İkinci Dünya Savaşı nedeniyle memlekette 'Karartma Geceleri'nin uygulandığı yıllarda, Erzincan'ın Ulular Köyü'nde eline tutuşturulan bağlamayla aydınlığa bir kapı açıldı; o kapının adı Ali Ekber Çiçek'di. İlk Cem töreninde Erzincan'ın namlı pirlerinden Eyüp Dede'den öğrendiği usulü, hayatı boyunca terk etmedi. Beş yaşındaydı, ne Erzincan Depremi'nde babasını kaybetmesi ne de Pir'lerin, Dede'lerin dizinin dibinden ayrılıp İstanbul'a gurbete çıkmak onu yolundan alıkoydu. Çiçek'in yolu, tıpkı nefes verdiği türkülerinde de olduğu gibi, meşakatli, ince ve Hakka doğru uzun bir yoldu. O yolun , 'fani' tarafı 26 Nisan günü kesildi, bir zamandır boğuştuğu kanser belasından kurtulamamıştı. Ali Ekber Çiçek, 12 yaşında İstanbul'da sanat müziği icracısı halası Saime Senan'ın teşvikiyle bağlama sanatçısı oldu. Gittiği Halkevleri'nde bağlama sanatçılarıyla, derlemecilerle tanıştı. Cağaloğlu'ndaki Halkevi'nde Sadi Yaver Ataman yönetiminde halk müziği çalışmalarına katılırken, o dönem İstanbul Radyosu sanatçılarına saz yapan Agop Usta'nın (Ohanyan) yanında yıllarca çıraklık etti. Neyzen Tevfik'le tanıştı. Ondan Bektaşilik'le ilgili yorum ve açıklamaları dinledi. Kısacası Erzincan'ın küçük bir köyünden gurbete çıkan çocuk iyi bir tedrisattan geçerek, Alevi-Bektaşi kültürünü, bağlamanın nasıl 'can' kazandığını öğrendi.

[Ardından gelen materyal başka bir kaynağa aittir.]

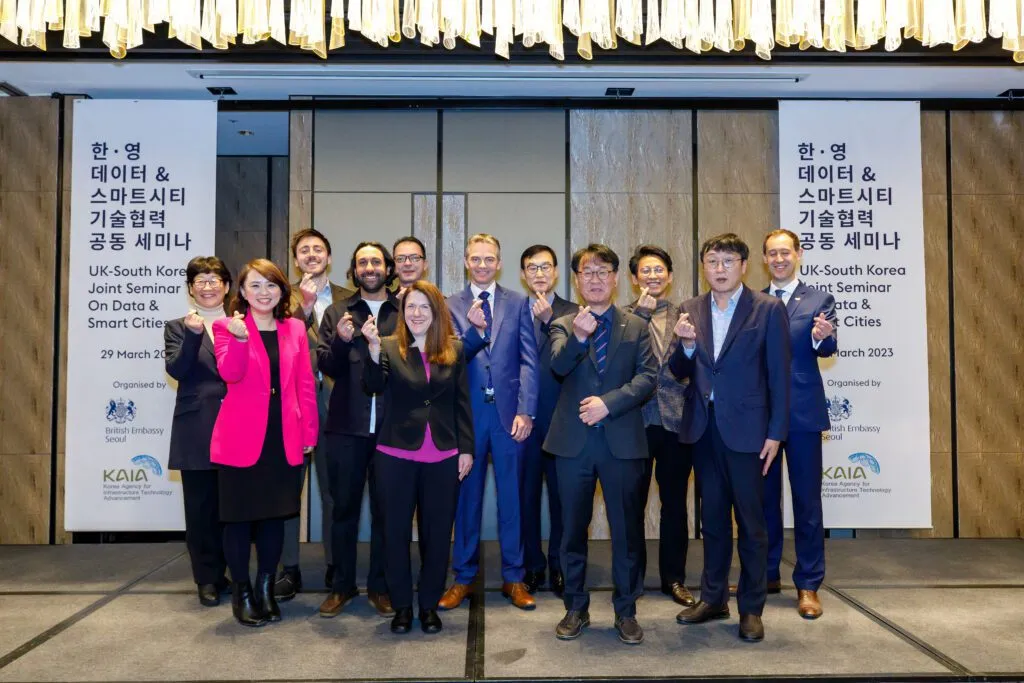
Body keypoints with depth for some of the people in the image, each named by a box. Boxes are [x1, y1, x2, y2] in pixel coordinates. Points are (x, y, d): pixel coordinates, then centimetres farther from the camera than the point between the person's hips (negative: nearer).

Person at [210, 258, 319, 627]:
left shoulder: (295, 328, 7)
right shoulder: (227, 326, -2)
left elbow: (305, 383, 8)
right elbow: (230, 373, -18)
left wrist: (309, 431, 4)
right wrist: (239, 337, -36)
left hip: (284, 440, 3)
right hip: (241, 439, -3)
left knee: (275, 515, 12)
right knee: (239, 517, 5)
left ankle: (266, 589, 28)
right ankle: (242, 592, 21)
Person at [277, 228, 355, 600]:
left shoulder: (349, 298, 9)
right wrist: (304, 305, -19)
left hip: (334, 401, 1)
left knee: (334, 489, 9)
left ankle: (334, 566, 22)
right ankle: (289, 568, 18)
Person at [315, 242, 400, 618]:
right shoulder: (337, 312, 8)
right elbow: (326, 367, 1)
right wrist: (340, 341, -16)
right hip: (347, 425, 1)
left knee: (385, 509, 9)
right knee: (344, 507, 9)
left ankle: (380, 585, 22)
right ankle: (342, 584, 23)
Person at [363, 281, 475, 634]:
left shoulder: (454, 349, 4)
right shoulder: (390, 346, -1)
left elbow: (462, 403, 6)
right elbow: (375, 385, -19)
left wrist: (466, 448, 1)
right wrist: (374, 347, -34)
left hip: (443, 457, 1)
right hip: (396, 455, -1)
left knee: (437, 533, 9)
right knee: (396, 531, 8)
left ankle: (429, 604, 26)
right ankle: (402, 605, 25)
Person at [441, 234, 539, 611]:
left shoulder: (518, 303, 6)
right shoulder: (451, 306, 6)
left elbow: (529, 360, 0)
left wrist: (526, 411, -8)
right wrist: (474, 330, -20)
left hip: (509, 411, 0)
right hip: (467, 411, 0)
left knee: (511, 495, 7)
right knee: (467, 495, 9)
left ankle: (513, 577, 20)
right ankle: (463, 577, 22)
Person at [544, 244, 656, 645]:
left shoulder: (637, 327, 8)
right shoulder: (563, 326, 7)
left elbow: (647, 376, -4)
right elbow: (558, 366, -12)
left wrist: (608, 402, -16)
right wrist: (578, 336, -31)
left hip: (622, 440, 0)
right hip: (573, 441, 1)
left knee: (626, 529, 7)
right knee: (573, 529, 10)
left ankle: (626, 611, 22)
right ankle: (576, 608, 25)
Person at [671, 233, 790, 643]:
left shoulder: (768, 309, -5)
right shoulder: (690, 310, 6)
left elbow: (779, 375, -5)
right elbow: (680, 373, 6)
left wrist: (775, 433, -9)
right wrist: (686, 345, -15)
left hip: (745, 428, -4)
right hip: (702, 427, 4)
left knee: (750, 521, 6)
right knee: (712, 517, 15)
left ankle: (751, 608, 20)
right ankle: (713, 598, 29)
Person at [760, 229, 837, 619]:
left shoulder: (819, 300, 2)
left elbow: (827, 348, -12)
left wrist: (823, 337, -33)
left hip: (802, 411, -3)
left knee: (807, 500, 3)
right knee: (764, 497, 12)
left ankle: (808, 585, 14)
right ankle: (768, 574, 27)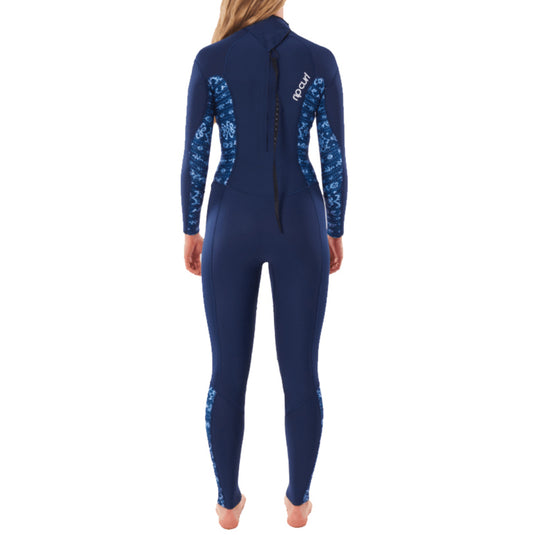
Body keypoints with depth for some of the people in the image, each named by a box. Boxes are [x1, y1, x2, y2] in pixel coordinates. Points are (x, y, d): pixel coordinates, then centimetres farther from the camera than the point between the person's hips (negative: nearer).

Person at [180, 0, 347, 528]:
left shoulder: (211, 60, -4)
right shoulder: (321, 60, -2)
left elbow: (195, 154, -4)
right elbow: (334, 157, -2)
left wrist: (190, 231, 8)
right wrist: (335, 231, 10)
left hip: (233, 227, 0)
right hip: (300, 227, 1)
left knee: (227, 373, 11)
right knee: (301, 372, 11)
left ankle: (228, 501, 25)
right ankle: (298, 500, 25)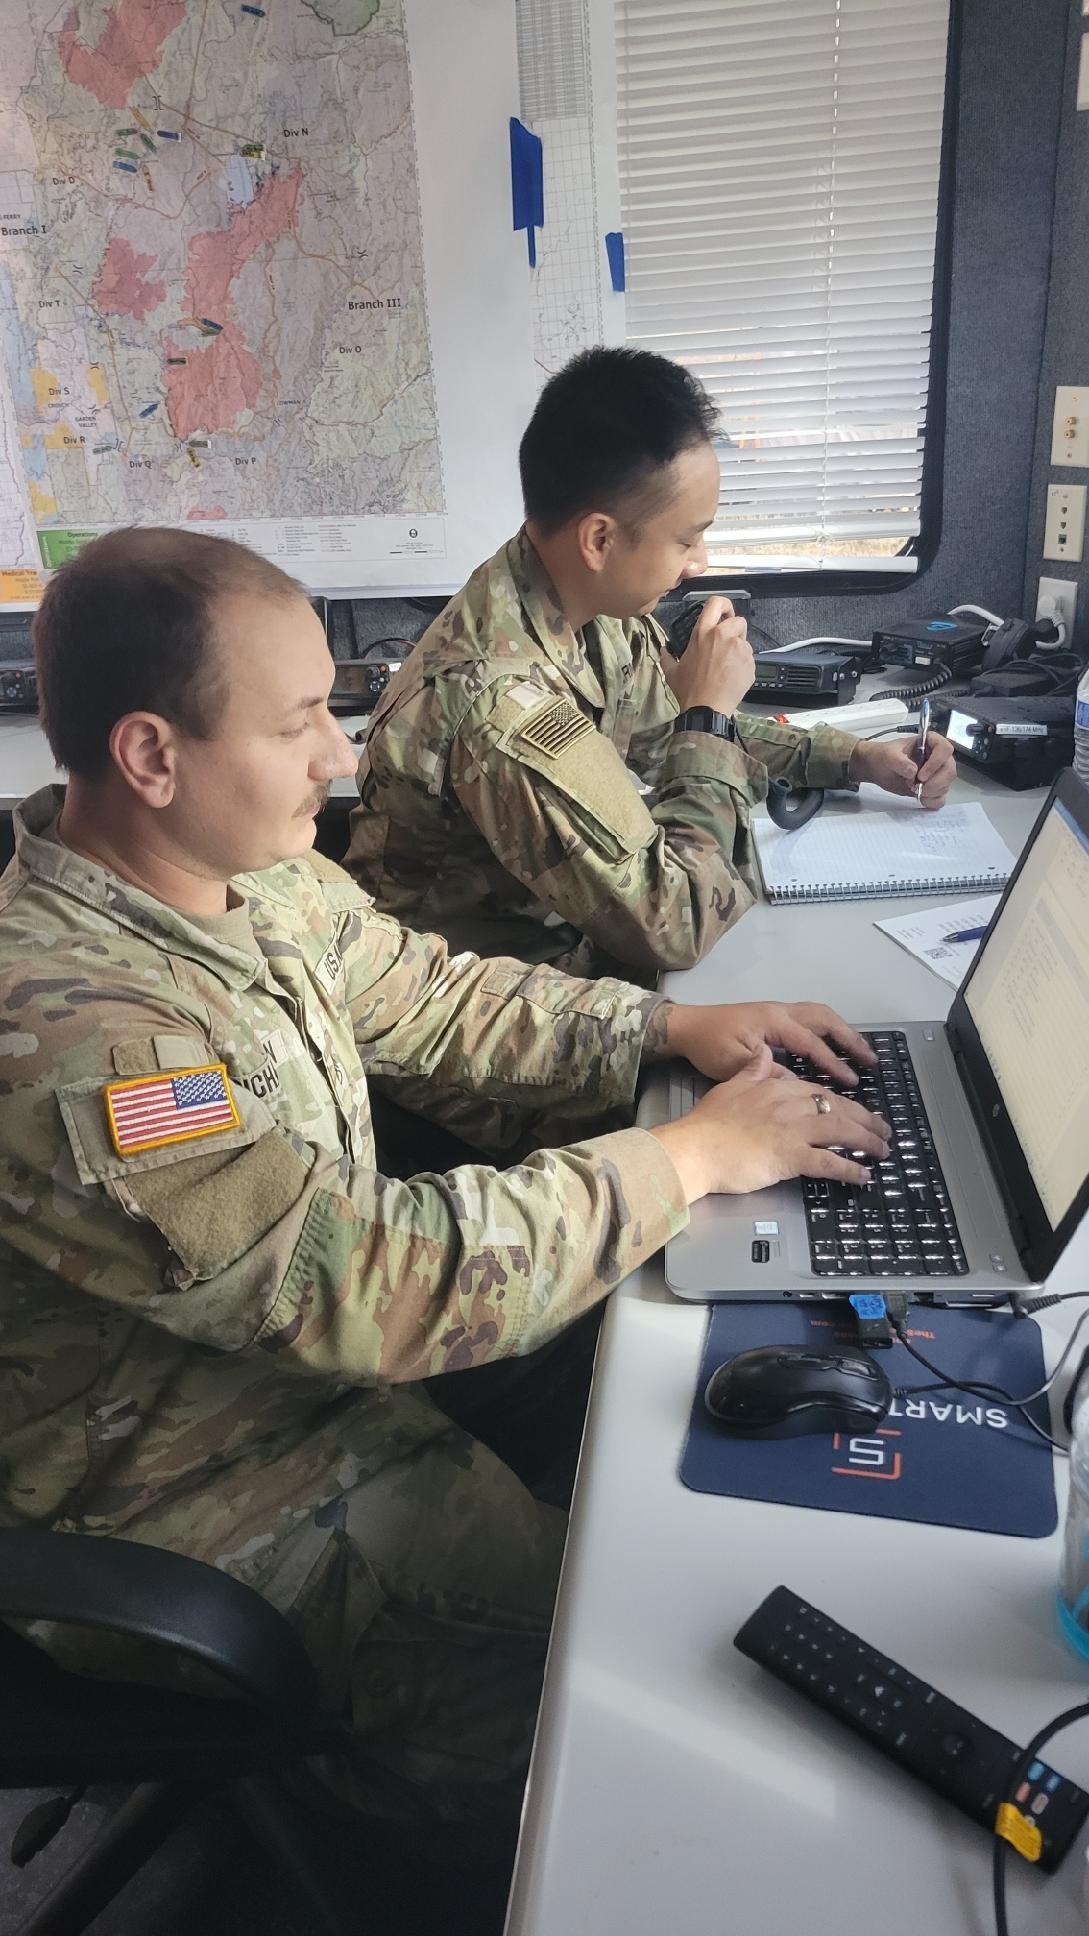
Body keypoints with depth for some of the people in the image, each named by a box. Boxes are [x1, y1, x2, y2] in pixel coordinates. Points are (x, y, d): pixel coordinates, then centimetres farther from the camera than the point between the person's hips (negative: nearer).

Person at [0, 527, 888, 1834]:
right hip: (241, 1506, -7)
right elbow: (380, 1284, -33)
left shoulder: (256, 874, -7)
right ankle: (418, 1773, 25)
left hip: (335, 1332, 8)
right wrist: (691, 1157, -25)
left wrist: (669, 1028, -6)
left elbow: (426, 995, 5)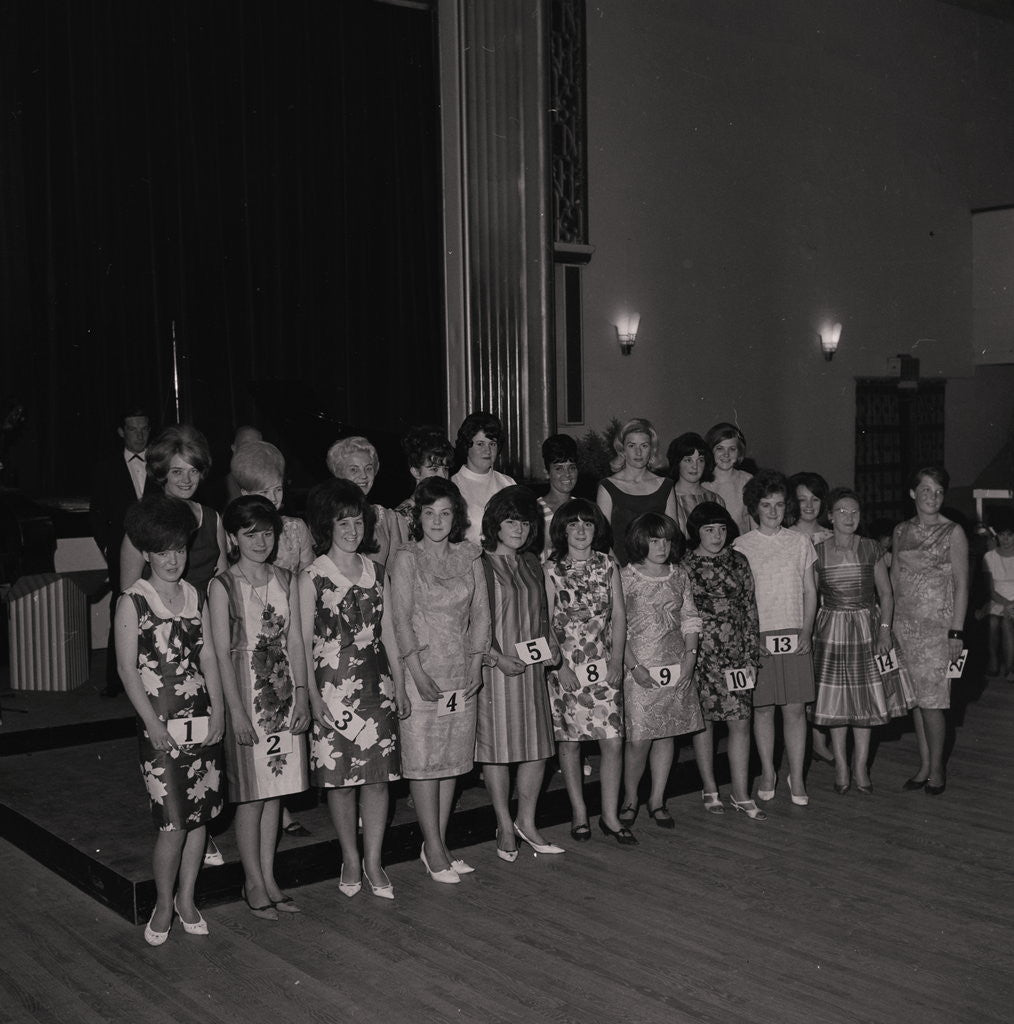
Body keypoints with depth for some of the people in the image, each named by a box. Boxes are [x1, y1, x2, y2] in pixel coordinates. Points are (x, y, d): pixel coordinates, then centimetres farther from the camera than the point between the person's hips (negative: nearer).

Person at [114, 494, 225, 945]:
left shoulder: (195, 596, 10)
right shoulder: (133, 601, -4)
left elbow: (208, 655, 9)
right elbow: (127, 667, -7)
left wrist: (218, 708, -1)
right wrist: (153, 722, -13)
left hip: (203, 720, 5)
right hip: (162, 725, -5)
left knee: (200, 814, 8)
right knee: (173, 822, -7)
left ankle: (187, 899, 25)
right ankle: (163, 904, 14)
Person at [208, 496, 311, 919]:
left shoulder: (286, 581, 7)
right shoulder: (223, 586, -6)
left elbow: (295, 641, 7)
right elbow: (222, 653, -9)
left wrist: (302, 694, 0)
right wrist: (237, 710, -13)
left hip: (284, 694, 5)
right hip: (245, 693, -4)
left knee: (276, 791, 10)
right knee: (251, 796, 2)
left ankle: (270, 879, 21)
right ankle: (254, 884, 15)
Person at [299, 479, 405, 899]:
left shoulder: (374, 570, 9)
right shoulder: (312, 577, -4)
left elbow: (385, 631, 13)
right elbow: (304, 642, -5)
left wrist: (397, 686, 11)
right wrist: (314, 698, -10)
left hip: (376, 683, 4)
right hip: (334, 684, -3)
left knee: (378, 775, 3)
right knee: (340, 776, 3)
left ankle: (373, 862, 14)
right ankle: (350, 860, 19)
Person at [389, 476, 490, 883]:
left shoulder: (468, 556, 8)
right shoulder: (406, 559, -4)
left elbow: (480, 612, 8)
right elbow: (401, 619, -9)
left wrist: (476, 664, -1)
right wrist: (418, 673, -15)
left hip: (461, 670, 5)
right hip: (421, 668, -5)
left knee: (454, 757, 8)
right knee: (424, 759, -2)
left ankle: (439, 843, 18)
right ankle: (433, 849, 7)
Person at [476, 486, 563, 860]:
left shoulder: (531, 562, 12)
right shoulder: (479, 564, -9)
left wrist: (550, 645, 5)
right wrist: (497, 658, -18)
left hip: (532, 669, 6)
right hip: (494, 669, -6)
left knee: (538, 745, 8)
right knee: (496, 747, 2)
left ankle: (527, 822, 22)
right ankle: (505, 826, 17)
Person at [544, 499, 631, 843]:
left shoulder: (607, 566, 6)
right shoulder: (551, 569, -1)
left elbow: (619, 616, 6)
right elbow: (545, 622, -3)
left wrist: (616, 661, -3)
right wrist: (560, 664, -10)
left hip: (604, 665, 2)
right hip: (565, 665, -2)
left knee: (613, 740, -3)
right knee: (569, 740, 5)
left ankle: (610, 815, 8)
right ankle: (579, 812, 19)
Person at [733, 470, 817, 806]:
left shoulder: (800, 543, 8)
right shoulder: (741, 546, 1)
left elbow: (810, 592, 10)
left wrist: (806, 631, -1)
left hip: (795, 636, 1)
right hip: (758, 637, -1)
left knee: (795, 709, 0)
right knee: (763, 708, 5)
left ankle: (796, 777, 8)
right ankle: (768, 772, 19)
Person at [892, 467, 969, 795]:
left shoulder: (953, 532, -3)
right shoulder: (901, 531, 10)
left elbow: (961, 585, -5)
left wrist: (956, 632, -11)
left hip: (937, 625, -4)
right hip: (904, 625, 4)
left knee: (930, 700, -6)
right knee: (916, 698, 8)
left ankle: (936, 769, 7)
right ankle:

DEYİŞLERİ HATIRLANIYOR Devir, Anadolu topraklarında yeni bir kültür yaratma devriydi, kimi at üstünde dağları aşarak öğretmenlik yapmaya, kimi de kulaktan kulağa yayılan müziği kayıta almak için yollara düştü. Çiçek'in yoluna ise derlemeci Muzaffer Sarısözen çıktı. Radyolara Alevi deyişlerinin kazandırılması, Pir Sultan Abdal isminin kayıtlara geçmesi aynı döneme denk gelir. "Benden Selam Söyle O Güzel Şaha" onun Yurttan Sesler Korosu'nda söylediği ilk türküydü. Alevi deyişleri okudu, bağlamasıyla yek vücut olarak türküler derledi, her türkünün değerini babadan kalma bir miras olarak gördü. 12 Mart, 12 Eylül askeri darbelerinin hışmına uğradı ama yolundan dönmemesi gerektiğini bilecek kadar ikbal sahibiydi. Bir türküsünde 'Ali' isminin geçmesini istemeyenlere, o türkünün 'Ali'siz olmayacağını söyleyecek kadar da bildiği yoldan şaşmamıştı Ali Ekber Çiçek.
DÜNYA TANIYORDU Türkiye derin bir karanlığa gömüldüğü 1980'de ise devrin Alman Başkanı Willy Brand'ın çağrısıyla Almanya'da sahnelere çıktı. Hayatında hiçbir zaman 'siyaseti müziğini karıştırmayan' Çiçek'in türküleri siyasi sürgünler için bir sığınak haline geldi. Ardından onun kıymetini UNESCO fark etti ve "Turkish Sufi Music- Folk Lute of Anatolia'" albümü yayınlandı. Albüm, onun dünyaya açıldığı bir pencereydi. 26 Nisan'da hayata veda eden Ali Ekber Çiçek, 54'ü TRT repertuarında olan yaklaşık 400 türküye imza attı. "Böyle İkrarınan Böyle Yolunan", "Gönül Gel Seninle Muhabbet Edelim", "Ondört Bin Yıl Gezdim Pervanelikte" (Haydar Haydar) gibi türküleri derlenen, bağlamasıyla o türkülere nefes veren üstad hayata veda etti. 1939 Erzincan Depremi'ni, Süleyman Demirel'in 'Morisson' olarak anıldığı yılların sansürünü, derleme adıyla türkülerin ruhunu çalanların hışmını atlatsada 'ilahi adalet'e boyun eğdi ama onun 60 yıl önce açtığı aydınlık yol devam ediyor.